» **What the task asks**
Below are records to return verbatim; the pictures are to be dropped.

▶

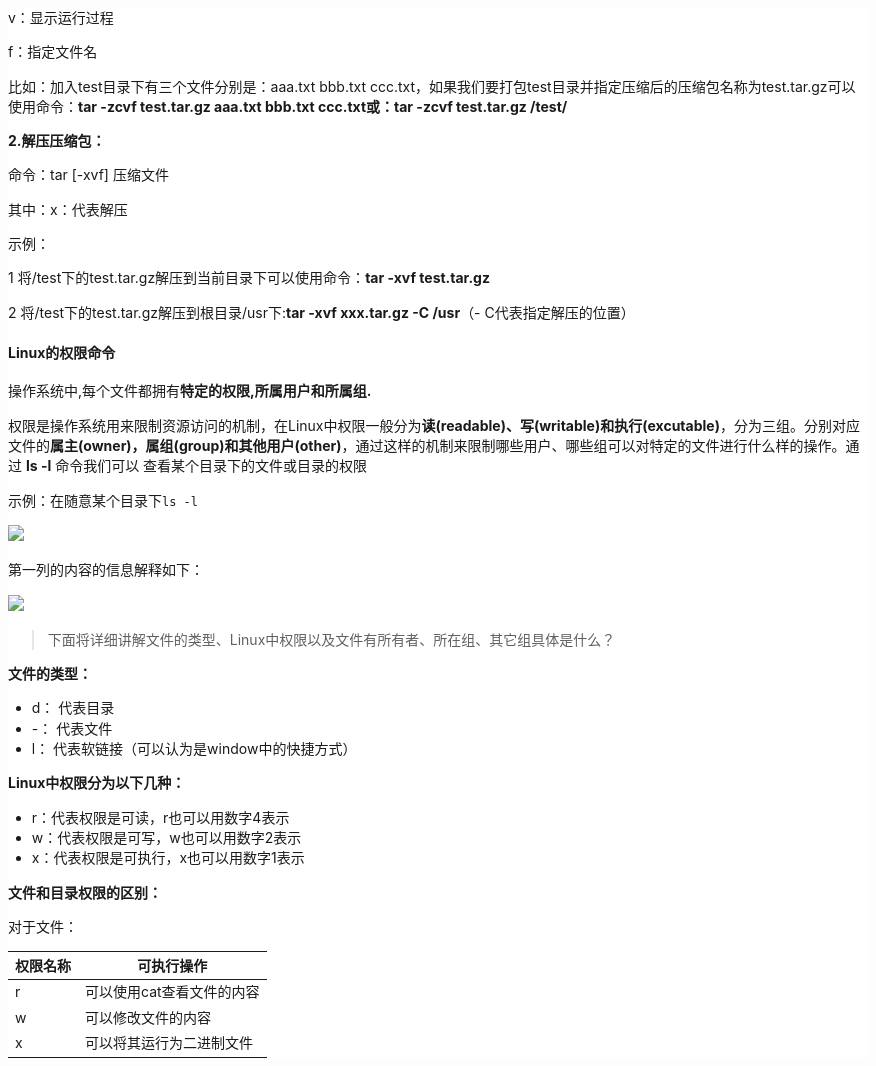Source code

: v：显示运行过程

f：指定文件名

比如：加入test目录下有三个文件分别是：aaa.txt bbb.txt ccc.txt，如果我们要打包test目录并指定压缩后的压缩包名称为test.tar.gz可以使用命令：**tar -zcvf test.tar.gz aaa.txt bbb.txt ccc.txt或：tar -zcvf test.tar.gz /test/**

**2.解压压缩包：**

命令：tar [-xvf] 压缩文件

其中：x：代表解压

示例：

1 将/test下的test.tar.gz解压到当前目录下可以使用命令：**tar -xvf test.tar.gz**

2 将/test下的test.tar.gz解压到根目录/usr下:**tar -xvf xxx.tar.gz -C /usr**（- C代表指定解压的位置）

#### Linux的权限命令

操作系统中,每个文件都拥有**特定的权限,所属用户和所属组.**

权限是操作系统用来限制资源访问的机制，在Linux中权限一般分为**读(readable)、写(writable)和执行(excutable)**，分为三组。分别对应文件的**属主(owner)，属组(group)和其他用户(other)**，通过这样的机制来限制哪些用户、哪些组可以对特定的文件进行什么样的操作。通过 **ls -l** 命令我们可以 查看某个目录下的文件或目录的权限	

示例：在随意某个目录下`ls -l`

![](https://raw.githubusercontent.com/catwithtudou/photo/master/20190625000322.png)

第一列的内容的信息解释如下：

![](https://raw.githubusercontent.com/catwithtudou/photo/master/20190625000443.png)

> 下面将详细讲解文件的类型、Linux中权限以及文件有所有者、所在组、其它组具体是什么？

**文件的类型：**

- d： 代表目录
- -： 代表文件
- l： 代表软链接（可以认为是window中的快捷方式）

**Linux中权限分为以下几种：**

- r：代表权限是可读，r也可以用数字4表示
- w：代表权限是可写，w也可以用数字2表示
- x：代表权限是可执行，x也可以用数字1表示

**文件和目录权限的区别：**

对于文件：

| 权限名称 | 可执行操作                |
| -------- | ------------------------- |
| r        | 可以使用cat查看文件的内容 |
| w        | 可以修改文件的内容        |
| x        | 可以将其运行为二进制文件  |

◀

» **Answer to this problem**
Source code

: v：显示运行过程

f：指定文件名

比如：加入test目录下有三个文件分别是：aaa.txt bbb.txt ccc.txt，如果我们要打包test目录并指定压缩后的压缩包名称为test.tar.gz可以使用命令：**tar -zcvf test.tar.gz aaa.txt bbb.txt ccc.txt或：tar -zcvf test.tar.gz /test/**

**2.解压压缩包：**

命令：tar [-xvf] 压缩文件

其中：x：代表解压

示例：

1 将/test下的test.tar.gz解压到当前目录下可以使用命令：**tar -xvf test.tar.gz**

2 将/test下的test.tar.gz解压到根目录/usr下:**tar -xvf xxx.tar.gz -C /usr**（- C代表指定解压的位置）

#### Linux的权限命令

操作系统中,每个文件都拥有**特定的权限,所属用户和所属组.**

权限是操作系统用来限制资源访问的机制，在Linux中权限一般分为**读(readable)、写(writable)和执行(excutable)**，分为三组。分别对应文件的**属主(owner)，属组(group)和其他用户(other)**，通过这样的机制来限制哪些用户、哪些组可以对特定的文件进行什么样的操作。通过 **ls -l** 命令我们可以 查看某个目录下的文件或目录的权限	

示例：在随意某个目录下`ls -l`

![](https://raw.githubusercontent.com/catwithtudou/photo/master/20190625000322.png)

第一列的内容的信息解释如下：

![](https://raw.githubusercontent.com/catwithtudou/photo/master/20190625000443.png)

> 下面将详细讲解文件的类型、Linux中权限以及文件有所有者、所在组、其它组具体是什么？

**文件的类型：**

- d： 代表目录
- -： 代表文件
- l： 代表软链接（可以认为是window中的快捷方式）

**Linux中权限分为以下几种：**

- r：代表权限是可读，r也可以用数字4表示
- w：代表权限是可写，w也可以用数字2表示
- x：代表权限是可执行，x也可以用数字1表示

**文件和目录权限的区别：**

对于文件：

| 权限名称 | 可执行操作                |
| -------- | ------------------------- |
| r        | 可以使用cat查看文件的内容 |
| w        | 可以修改文件的内容        |
| x        | 可以将其运行为二进制文件  |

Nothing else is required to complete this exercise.